In this series, Elon College, the College of Arts and Sciences is shining the spotlight on distinguished members of the Class of 2022 from a wide array of disciplines.
Elon College Fellow Pierce Johnson was recognized for excellence in each of his majors, philosophy and psychology.
The Department of Philosophy twice recognized him with the bell hooks Award for Pedagogical Practices in Philosophy and also awarded him the John Sullivan Award for Philosophical Engagement. The Department of Psychology recognized him the Community Engagement Excellence in Psychology Award. He was also recognized as an Outstanding Student in Classical Studies, one of three minors he earned at Elon along with statistics and neuroscience.
He is a member of six honor societies: Phi Beta Kappa, Sigma Tau, Phi Eta Sigma, Psi Chi, Omicron Delta Kappa and Mu Sigma Rho.
Johnson was a teaching and learning assistant in three philosophy courses with Associate Professor of Philosophy Ryan Johnson and Professor of Philosophy Ann Cahill.
Outside of the classroom, he was president of the Philosophy Club and a student member of Elon’s Traditions Council.
How and why did you choose your majors?
Going into college, I knew I wanted to major in psychology, but philosophy was always a “we’ll see if we have time for it” kind of thing. As I’ve gotten older, I’ve wanted to understand human thoughts and behaviors, which is where psychology comes in. I chose to study philosophy because I wanted to understand the world and our place in it. I think both stem from a desire to live a better life by understanding the world better, and to help others do the same.

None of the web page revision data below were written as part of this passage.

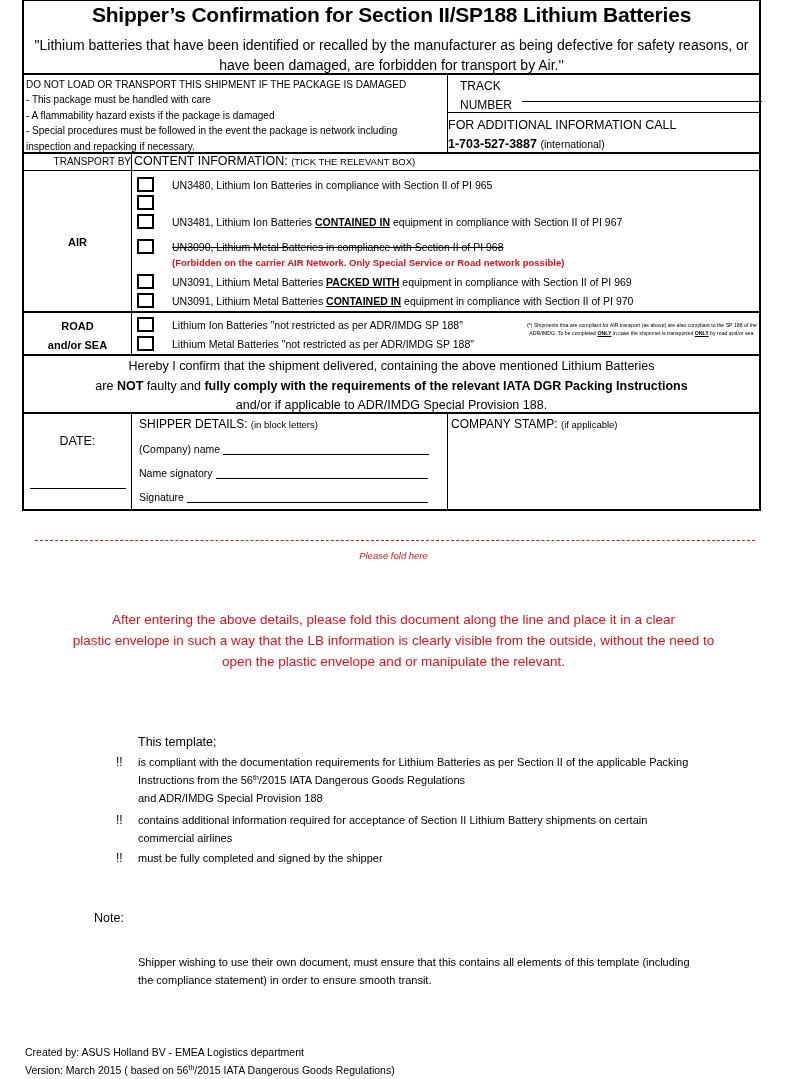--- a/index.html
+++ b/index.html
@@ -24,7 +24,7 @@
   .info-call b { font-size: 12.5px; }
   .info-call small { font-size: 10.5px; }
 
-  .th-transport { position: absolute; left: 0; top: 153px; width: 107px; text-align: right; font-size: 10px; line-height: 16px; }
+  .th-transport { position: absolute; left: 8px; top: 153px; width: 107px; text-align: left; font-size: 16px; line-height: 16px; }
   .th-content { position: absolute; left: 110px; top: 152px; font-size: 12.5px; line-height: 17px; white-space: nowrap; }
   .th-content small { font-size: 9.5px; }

Tell us about your research.
For the last two and half years, I’ve been working with Dr. Amy Overman in the Cognitive Science of Memory and Aging Lab. My research examined age differences in memory related to forming first impressions, and later updating those impressions when the people we meet change. I chose the topic because I wanted a project that bridged my interests in the social sciences and humanities. I participated in the Summer Undergraduate Research Experience program, and presented my research at the Cognitive Aging Conference in Georgia and at the Spring Undergraduate Research Forum Day this spring.
Who have been your mentors?
What I’ve enjoyed most about my time here has been the opportunity I’ve had to work with multiple mentors. Dr. Overman is my research and College Fellows mentor, but I considered professors Cahill and Johnson — for whom I served as a TLA for in their respective philosophy courses — my pedagogical mentors. Finally, Dr. Tedd Wimperis is my classical studies mentor, from whom I’ve learned most of what I know about the ancient world and the Latin language.
All of these mentors have had a profound impact on my academic interest, and each has helped me develop a clearer sense of the kind of work I’d like to do in the future. I’m indebted to each of them for their generosity in time and energy, and the care they have shown for my continued development. I wouldn’t be where I am today without them.
What are your plans after graduation?
After graduation I plan to take a gap year to relax a little bit. Over the summer I’ll start the Fulbright Fellowship application process, and later in the fall I’ll begin applying for graduate schools focused between psychology and philosophy, ideally programs specializing in music cognition. I might travel a little bit before graduate school.
What’s been the best part of your time at Elon?
There are a lot of experiences I can point to, but the experiences that have had the greatest impact on me have been inside the classroom TLA-ing with my professors. Teaching with them in that setting was profoundly impactful for me. It’s exciting helping students come to a realization, or better understand a concept they didn’t before entering the classroom. These professors have become my greatest inspiration, and my most trusted advisors. They continue to inspire me as I strive to become a professor myself.
What advice would you share with future Elon students?
I got this piece of advice more often as my college career progressed, but I wish I had been told it sooner: Learn how to say no, and learn that you shouldn’t feel bad when you do.
I threw myself into everything when I started college because I wanted to make the most of my time, but when obligations stacked up and I had to stay up late and wake up early to finish everything, that was when I knew I needed to learn how to say no. I had no practice saying no to obligations in order to claim time for myself, and I wish I understood how to do that better as a first-year.